- [Data to process]
↓

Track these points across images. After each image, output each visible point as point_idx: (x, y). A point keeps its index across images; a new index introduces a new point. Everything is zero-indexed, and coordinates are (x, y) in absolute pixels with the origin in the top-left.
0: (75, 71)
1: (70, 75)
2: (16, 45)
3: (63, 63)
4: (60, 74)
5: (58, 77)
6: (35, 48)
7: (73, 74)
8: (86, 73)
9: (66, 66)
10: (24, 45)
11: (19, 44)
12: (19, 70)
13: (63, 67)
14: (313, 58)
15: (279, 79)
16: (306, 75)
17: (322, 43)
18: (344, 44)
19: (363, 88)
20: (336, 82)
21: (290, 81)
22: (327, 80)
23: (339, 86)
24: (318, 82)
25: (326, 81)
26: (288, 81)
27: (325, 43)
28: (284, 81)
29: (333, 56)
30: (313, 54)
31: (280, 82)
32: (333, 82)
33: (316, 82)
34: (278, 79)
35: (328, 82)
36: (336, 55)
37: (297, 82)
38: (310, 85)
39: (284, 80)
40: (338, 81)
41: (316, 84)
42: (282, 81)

↑
↓

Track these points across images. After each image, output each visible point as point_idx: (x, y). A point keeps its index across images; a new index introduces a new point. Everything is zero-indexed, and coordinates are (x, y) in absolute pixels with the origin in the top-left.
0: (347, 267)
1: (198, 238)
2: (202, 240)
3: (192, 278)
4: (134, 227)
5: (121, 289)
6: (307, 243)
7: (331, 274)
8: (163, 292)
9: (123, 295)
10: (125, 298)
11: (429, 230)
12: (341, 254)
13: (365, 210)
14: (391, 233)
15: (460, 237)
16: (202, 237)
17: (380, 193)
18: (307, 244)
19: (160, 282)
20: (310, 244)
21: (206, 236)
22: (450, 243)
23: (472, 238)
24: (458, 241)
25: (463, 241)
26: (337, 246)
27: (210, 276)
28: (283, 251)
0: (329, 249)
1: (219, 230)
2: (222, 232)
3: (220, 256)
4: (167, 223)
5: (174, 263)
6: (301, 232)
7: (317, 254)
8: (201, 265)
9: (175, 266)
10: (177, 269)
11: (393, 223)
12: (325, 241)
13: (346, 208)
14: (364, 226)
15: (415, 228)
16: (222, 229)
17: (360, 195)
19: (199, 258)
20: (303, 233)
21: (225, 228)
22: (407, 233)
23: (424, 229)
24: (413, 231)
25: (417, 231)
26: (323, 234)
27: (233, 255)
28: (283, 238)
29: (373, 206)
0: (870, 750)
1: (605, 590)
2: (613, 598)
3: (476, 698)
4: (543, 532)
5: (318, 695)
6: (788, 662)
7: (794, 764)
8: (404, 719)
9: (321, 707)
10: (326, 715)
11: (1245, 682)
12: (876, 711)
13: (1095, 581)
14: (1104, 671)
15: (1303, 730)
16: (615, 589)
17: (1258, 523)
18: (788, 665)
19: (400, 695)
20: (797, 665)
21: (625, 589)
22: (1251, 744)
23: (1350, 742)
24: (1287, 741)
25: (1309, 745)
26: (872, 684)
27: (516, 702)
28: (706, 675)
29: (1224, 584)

↑
↓

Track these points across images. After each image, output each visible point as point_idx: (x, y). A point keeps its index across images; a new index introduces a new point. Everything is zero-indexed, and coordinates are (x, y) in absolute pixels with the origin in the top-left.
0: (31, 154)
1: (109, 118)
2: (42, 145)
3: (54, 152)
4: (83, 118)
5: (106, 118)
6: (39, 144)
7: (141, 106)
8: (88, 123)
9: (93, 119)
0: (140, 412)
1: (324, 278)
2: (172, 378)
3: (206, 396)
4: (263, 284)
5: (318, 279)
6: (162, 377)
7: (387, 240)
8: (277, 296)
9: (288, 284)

↑

- [Problem description] Go to the line in the material above that contains "12: (341, 254)" and copy exactly from there through the line that contains "27: (210, 276)", stopping after it.

- [Task output]
12: (341, 254)
13: (365, 210)
14: (391, 233)
15: (460, 237)
16: (202, 237)
17: (380, 193)
18: (307, 244)
19: (160, 282)
20: (310, 244)
21: (206, 236)
22: (450, 243)
23: (472, 238)
24: (458, 241)
25: (463, 241)
26: (337, 246)
27: (210, 276)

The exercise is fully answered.